Exercise instructions:
(a) Answer these questions from the passage on China's e-commerce market.
(i) What were China's retail e-commerce sales in 2020?
(ii) How many online consumers did China have at the end of 2020?
(iii) How many active sellers does Taobao have in China?
(b) From the passage on China's e-commerce market, output word for word the part that opens with the words containing "China’s retail e-commerce" and closes with "active sellers worldwide.".
(c) Pick up the passage on China's e-commerce market after its final sentence and carry it further.

Selected passage:

..........

China’s retail e-commerce market has been the largest in the world since 2013. Its sales grew 34-fold in the decade to 2020 compared to the world’s ninefold growth. In 2020, its sales stood at US$2.3 trillion, representing just over half of the world’s e-commerce market total of US$4.3 trillion. What has contributed to this remarkable growth?
China has the most online buyers and sellers aided by being the world’s most populous nation. At the end of 2020, it had 782 million online consumers, more than twice the US population, the next largest market. Its largest e-commerce platform, Alibaba’s Taobao, has 4.5 million active sellers in the country. In contrast, US e-commerce giant Amazon has 1.5 million active sellers worldwide.

..........

Source data:
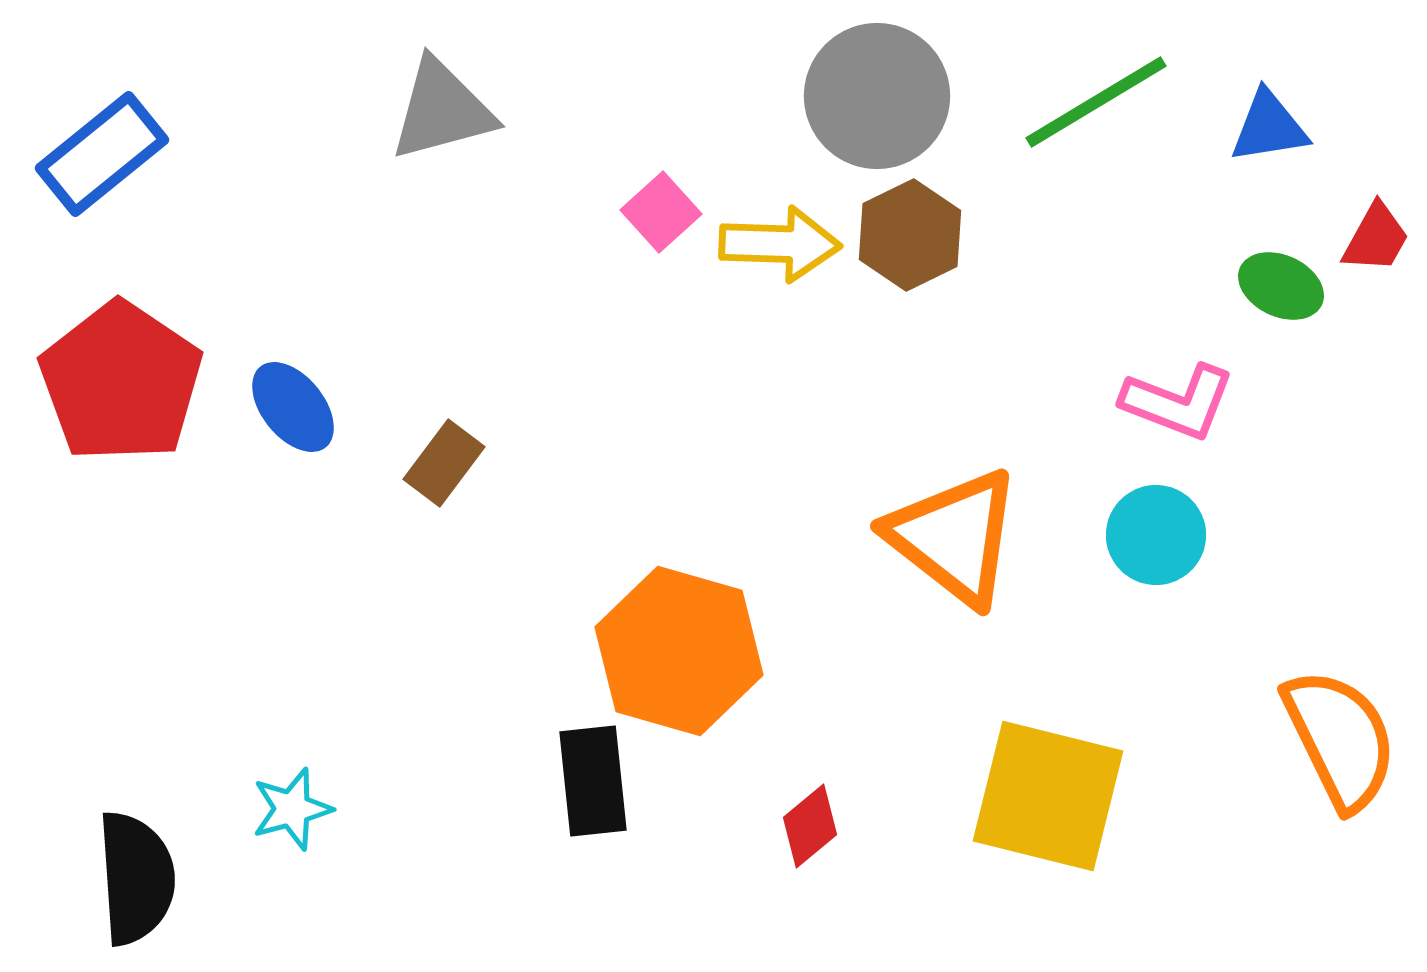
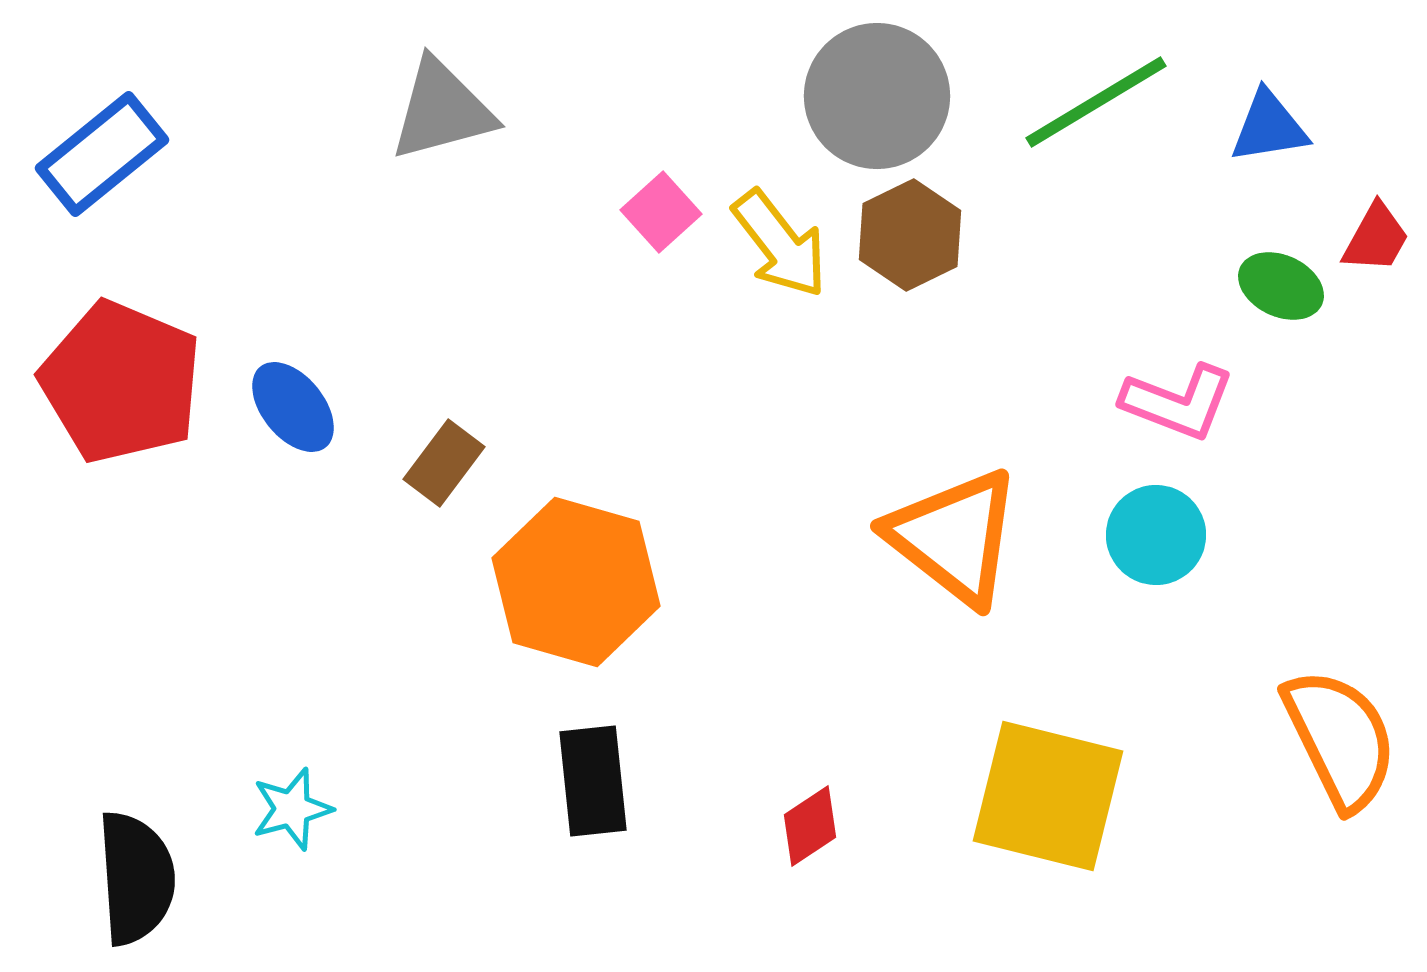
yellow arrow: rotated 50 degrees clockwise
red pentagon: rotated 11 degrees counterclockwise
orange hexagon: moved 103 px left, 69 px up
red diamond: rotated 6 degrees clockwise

..........

Results:
(a)
(i) US$2.3 trillion
(ii) 782 million
(iii) 4.5 million

(b)
China’s retail e-commerce market has been the largest in the world since 2013. Its sales grew 34-fold in the decade to 2020 compared to the world’s ninefold growth. In 2020, its sales stood at US$2.3 trillion, representing just over half of the world’s e-commerce market total of US$4.3 trillion. What has contributed to this remarkable growth?
China has the most online buyers and sellers aided by being the world’s most populous nation. At the end of 2020, it had 782 million online consumers, more than twice the US population, the next largest market. Its largest e-commerce platform, Alibaba’s Taobao, has 4.5 million active sellers in the country. In contrast, US e-commerce giant Amazon has 1.5 million active sellers worldwide.

(c)
China’s e-commerce market is not only large but diverse — providing rich pickings from a variety of brands. Although richer cities like Beijing, Shanghai, Guangzhou and Shenzhen remain important, the main drivers of growth are smaller and less wealthy cities. These cities represent emerging middle-income buyers who have turned to online stores in droves due to limited access to physical retail stores in their cities. They mainly purchase value-for-money consumer and household necessities rather than high-end goods.
In China, over 90 per cent of e-commerce sales are done through mobile devices versus 43 per cent in the US. More broadly, China has 932 million mobile internet users representing 99.2 per cent mobile internet penetration.
Mobile payments took off after 2012 with the widespread adoption of smartphones and payment apps. The share of mobile payments to non-mobile payments rose from 4 per cent to 85 per cent in 2019. The absence of a credit card culture also boosted growth.
But the early days of online shopping were marred by a lack of transactional trust. Alipay, the pioneer, addressed this through an online escrow system. Alipay keeps the payment, for about 10 days after the receipt of goods by a buyer. This gives the seller the confidence they will receive the payment, and the buyer the confidence their payment will be refunded if needed.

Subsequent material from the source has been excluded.